People with a common eye disorder known as age-related macular degeneration (AMD) may be more likely to get severe coronavirus infections, new research suggests.
By Lisa Rapaport
Since the early days of the COVID-19 pandemic, doctors have cautioned people with certain chronic health issues, like type 2 diabetes and obesity, that they face a higher risk of developing severe coronavirus infections. But there’s a common age-related eye disorder that may be even more concerning: age-related macular degeneration (AMD).
Some research has found that AMD is associated with a 25 percent higher risk for severe COVID-19 — higher than the increased risk seen with type 2 diabetes or obesity.
Age-related macular degeneration is the leading cause of vision loss for Americans over 50, according to the National Eye Institute (NEI). It results from damage to a part of the retina called the macula. There are two types: dry AMD and wet AMD, a rarer and more advanced form of the condition that develops when abnormal blood vessels leak blood and other fluids into the macula.
Genetics May Explain Why People With AMD Need to Be Extra Wary of COVID-19
According to a new study published in the Journal of Clinical Medicine, genetics might help explain the connection between AMD and severe coronavirus infections. Scientists discovered that mutations in the PDGFB gene — which plays a role in blood vessel formation and the damage to these vessels seen in AMD — are also a risk factor for severe COVID-19 infections.

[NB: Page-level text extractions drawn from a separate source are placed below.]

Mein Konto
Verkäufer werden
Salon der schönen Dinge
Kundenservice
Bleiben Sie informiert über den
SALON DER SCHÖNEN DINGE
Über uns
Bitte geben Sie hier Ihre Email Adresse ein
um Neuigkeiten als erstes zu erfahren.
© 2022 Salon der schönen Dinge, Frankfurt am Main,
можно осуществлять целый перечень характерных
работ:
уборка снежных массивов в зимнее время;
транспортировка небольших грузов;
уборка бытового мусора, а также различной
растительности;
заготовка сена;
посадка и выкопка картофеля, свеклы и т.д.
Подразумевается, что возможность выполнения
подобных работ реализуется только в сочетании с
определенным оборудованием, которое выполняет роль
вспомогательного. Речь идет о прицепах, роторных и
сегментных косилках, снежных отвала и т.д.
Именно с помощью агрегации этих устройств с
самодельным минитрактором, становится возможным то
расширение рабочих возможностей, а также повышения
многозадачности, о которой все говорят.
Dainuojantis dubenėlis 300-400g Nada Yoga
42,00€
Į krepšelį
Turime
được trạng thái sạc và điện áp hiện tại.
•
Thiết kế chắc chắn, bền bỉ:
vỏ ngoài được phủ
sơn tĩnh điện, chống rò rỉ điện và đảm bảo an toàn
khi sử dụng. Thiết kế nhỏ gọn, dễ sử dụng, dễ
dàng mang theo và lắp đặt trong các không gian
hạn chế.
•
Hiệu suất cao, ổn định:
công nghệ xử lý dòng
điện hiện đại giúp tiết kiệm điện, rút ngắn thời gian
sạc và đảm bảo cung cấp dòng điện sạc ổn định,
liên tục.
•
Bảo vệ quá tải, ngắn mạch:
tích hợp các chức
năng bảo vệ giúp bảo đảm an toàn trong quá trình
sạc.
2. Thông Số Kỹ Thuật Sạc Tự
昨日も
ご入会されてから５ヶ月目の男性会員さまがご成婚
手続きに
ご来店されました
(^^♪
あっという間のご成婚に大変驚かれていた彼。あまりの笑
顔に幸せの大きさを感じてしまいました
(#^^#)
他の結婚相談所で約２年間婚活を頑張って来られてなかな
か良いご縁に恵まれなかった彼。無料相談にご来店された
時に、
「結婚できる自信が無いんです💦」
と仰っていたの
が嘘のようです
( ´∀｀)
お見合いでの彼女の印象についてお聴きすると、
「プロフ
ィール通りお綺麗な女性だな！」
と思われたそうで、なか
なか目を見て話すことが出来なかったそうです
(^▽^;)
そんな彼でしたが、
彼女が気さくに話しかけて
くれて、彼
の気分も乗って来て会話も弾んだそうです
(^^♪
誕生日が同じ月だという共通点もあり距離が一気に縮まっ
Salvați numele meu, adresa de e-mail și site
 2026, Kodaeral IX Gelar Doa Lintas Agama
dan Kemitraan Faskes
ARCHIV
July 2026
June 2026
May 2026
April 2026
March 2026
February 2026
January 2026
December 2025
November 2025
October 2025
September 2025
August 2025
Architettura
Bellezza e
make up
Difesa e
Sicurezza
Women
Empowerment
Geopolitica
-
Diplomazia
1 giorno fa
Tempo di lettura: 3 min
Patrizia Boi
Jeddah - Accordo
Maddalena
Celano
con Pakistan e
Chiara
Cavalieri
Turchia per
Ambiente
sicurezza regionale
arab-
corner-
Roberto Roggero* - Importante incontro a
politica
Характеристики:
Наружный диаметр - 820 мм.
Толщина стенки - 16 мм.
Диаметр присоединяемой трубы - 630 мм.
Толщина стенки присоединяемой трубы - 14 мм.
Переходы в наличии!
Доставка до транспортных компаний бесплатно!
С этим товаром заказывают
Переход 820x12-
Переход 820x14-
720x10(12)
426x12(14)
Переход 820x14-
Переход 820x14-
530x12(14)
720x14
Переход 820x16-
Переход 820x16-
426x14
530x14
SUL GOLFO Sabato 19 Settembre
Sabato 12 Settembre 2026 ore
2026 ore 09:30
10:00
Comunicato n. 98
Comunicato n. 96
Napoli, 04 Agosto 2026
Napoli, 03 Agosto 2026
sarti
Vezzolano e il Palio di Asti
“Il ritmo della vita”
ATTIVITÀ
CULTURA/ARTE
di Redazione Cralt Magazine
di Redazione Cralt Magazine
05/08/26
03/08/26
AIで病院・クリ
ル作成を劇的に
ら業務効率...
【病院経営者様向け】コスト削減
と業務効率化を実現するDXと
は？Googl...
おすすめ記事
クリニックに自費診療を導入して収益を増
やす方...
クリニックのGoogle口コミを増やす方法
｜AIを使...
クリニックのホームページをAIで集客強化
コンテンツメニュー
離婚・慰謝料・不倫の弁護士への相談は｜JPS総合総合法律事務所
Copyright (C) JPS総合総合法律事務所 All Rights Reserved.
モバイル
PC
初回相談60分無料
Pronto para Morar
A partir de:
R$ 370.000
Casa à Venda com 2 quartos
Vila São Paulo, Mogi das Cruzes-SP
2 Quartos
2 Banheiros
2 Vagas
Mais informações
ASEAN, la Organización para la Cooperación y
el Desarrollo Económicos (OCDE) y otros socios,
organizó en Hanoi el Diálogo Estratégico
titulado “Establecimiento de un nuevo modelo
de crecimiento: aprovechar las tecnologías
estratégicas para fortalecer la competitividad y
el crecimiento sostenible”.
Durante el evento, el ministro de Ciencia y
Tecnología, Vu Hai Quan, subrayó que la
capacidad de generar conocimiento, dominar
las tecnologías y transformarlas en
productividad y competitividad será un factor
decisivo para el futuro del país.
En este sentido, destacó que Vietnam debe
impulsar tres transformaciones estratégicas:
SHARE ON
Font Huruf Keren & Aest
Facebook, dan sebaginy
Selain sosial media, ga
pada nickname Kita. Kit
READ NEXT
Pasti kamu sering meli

“Our findings add to the body of evidence for the increased risk of infection and mortality from COVID-19 among AMD patients,” study coauthor Lindsay Farrer, PhD, chief of biomedical genetics at Boston University, said in a statement.
“Our analysis lends credence to previously reported clinical studies that found those with AMD have a higher risk for COVID-19 infection and severe disease, and that this increased risk may have a genetic basis,” Dr. Farrer said.
For the study, scientists examined genetic data for tens of thousands of people, including more than 16,000 individuals with AMD; more than 5,000 critically ill COVID-19 patients who went on respirators or died; almost 10,000 people hospitalized with COVID-19; and nearly 40,000 who tested positive for the coronavirus. The analysis also included more than three million people who didn’t have COVID-19.
These large data sets allowed scientists to look for potential relationships between genetic mutations, AMD, and COVID-19.
The common genetic thread running between AMD and severe COVID-19 suggests that future therapies targeting the PDGFB gene might one day help reduce the severity of coronavirus infections, particularly in older adults, the study team concluded.
There Are Measures That Can Help Prevent AMD — and COVID-19, Too
According to the NEI, age-related macular degeneration results in what’s known as central vision loss, or difficulty focusing on things that are straight ahead. While AMD doesn’t cause complete blindness, it can make it hard to see faces and manage a wide variety of daily tasks like driving and reading.
The most common risk factors for AMD are advanced age, a family history of age-related macular degeneration, smoking, and being Caucasian. Smoking cessation, regular exercise, a healthy diet, and good management of cholesterol and blood pressure can help prevent the condition, according to the NEI.
To reduce the risk from COVID-19 infections, people with age-related macular degeneration should take basic precautions like getting vaccinated and masking in public, the American Academy of Ophthalmology (AAO) recommends. They should also keep up with routine eye injections of biologic medicines to treat their eye disease, AAO advises.